Senate Democrats normally can count on a 51-49 majority, assuming independent Sen. Joseph Lieberman of Connecticut sides with his old party. With Sens. Hillary Rodham Clinton (D., N.Y.), Barack Obama (D., Ill.), Joseph R. Biden Jr. (D., Del.), Christopher Dodd (D., Conn.) and John McCain (R., Ariz.) campaigning furiously for their parties' presidential nominations, Republicans can have an effective 48-47 majority, with an extra vote from Lieberman on most national security issues.

Many of those candidates have warned their leadership not to expect them around much with the Iowa caucuses just a month away.
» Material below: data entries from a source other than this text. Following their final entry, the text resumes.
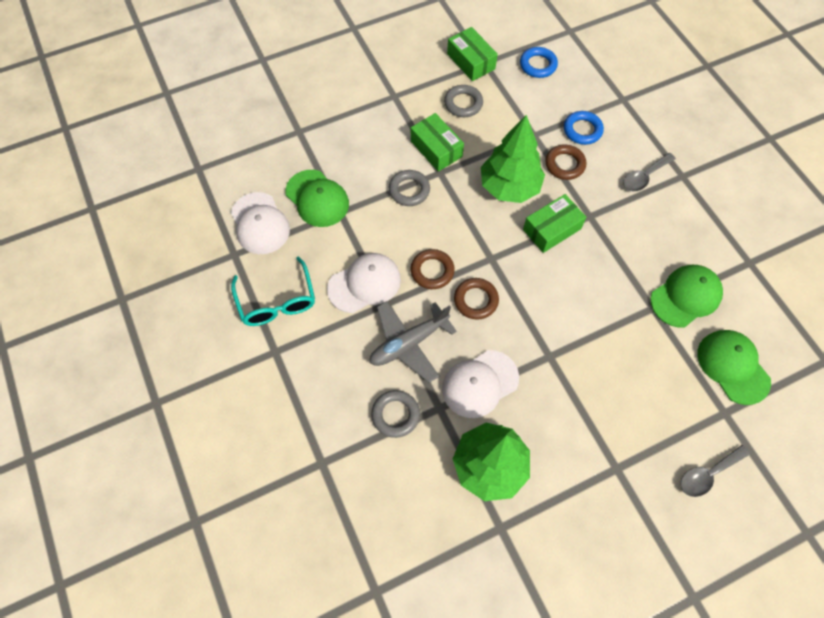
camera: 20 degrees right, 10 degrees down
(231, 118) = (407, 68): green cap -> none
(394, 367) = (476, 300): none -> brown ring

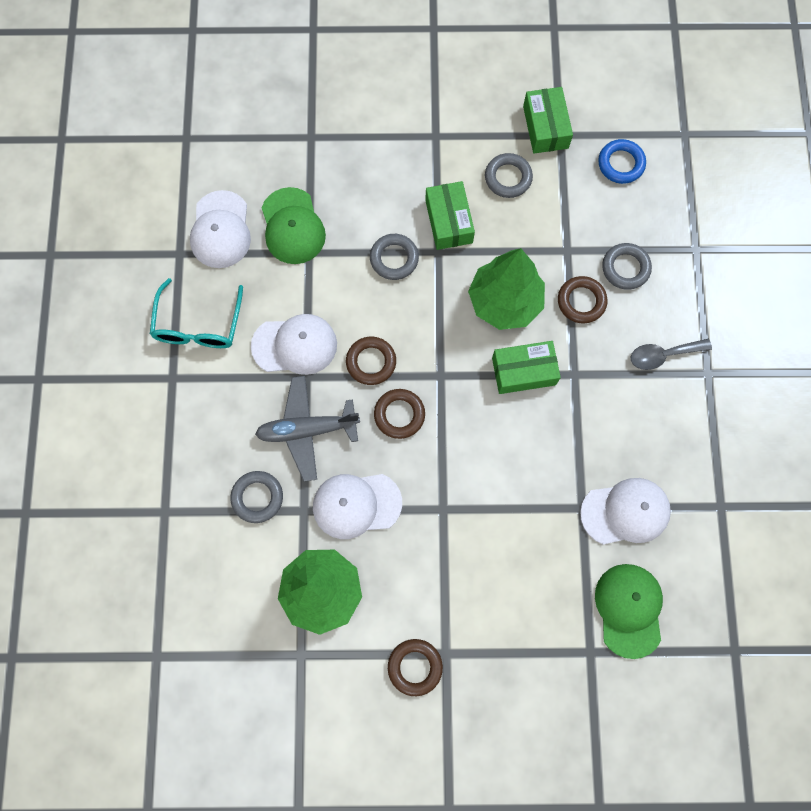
camera: 25 degrees right, 10 degrees up
(582, 130) = (625, 268): blue ring -> grey ring
(598, 491) = (415, 667): none -> brown ring
(686, 296) = (625, 512): green cap -> white cap
(707, 474) = (534, 703): grey spoon -> none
Senate Majority Whip Richard J. Durbin (D., Ill.) said he did not expect to see the candidates during Senate debates but hoped to schedule votes that allow them time to return to Washington.

The alternative minimum tax (AMT) bill is already dangerously overdue. Without it, a parallel tax system enacted in 1969 to ensure that 155 super-wealthy families would pay at least some income taxes would reach as many as 23 million more families this year, mainly those with upper-middle incomes.

But Democrats have been stymied by their own pledge to pay for the AMT fix and any other measure that increases the deficit with offsetting tax increases or spending cuts. Those offsets are running into opposition in the Senate from Republicans and some Democrats.

The IRS's independent oversight board last week voiced "grave concerns about the serious risks to the 2008 filing season" posed by Congress' delay on the AMT.

But the tax bill is not even on the Senate's calendar for this week. Instead, Reid would like to wrap up work on the farm bill, then tackle warrantless wiretapping.

The House this week hopes to finish an energy bill that would raise auto fuel-economy standards for the first time in 32 years, then hand it off to the Senate for final passage the following week.

With the presidential campaign in full swing, how the Senate will handle any moderately controversial legislation is a mystery - even to Democratic leaders.

"As the Democratic whip, I'm making a list and checking it twice," Durbin said.

In the Senate, where schedules are famously unreliable, leaders must jump at any opportunity to hold final votes. On Nov. 8, at 11 p.m., when a window opened suddenly to confirm Michael B. Mukasey as attorney general, not one of the five presidential candidates was on hand to vote.

Earlier that day, all five missed the first veto override of the Bush presidency, when Congress salvaged a water-projects law. And only Biden was on hand the week before for final passage of a bill expanding the State Children's Health Insurance Program.

Durbin noted that the Democratic candidates hopped a red-eye flight after their Nov. 15 debate in Nevada to make a 9 a.m. vote on Iraq war funding. Clinton then turned around and flew to the West Coast.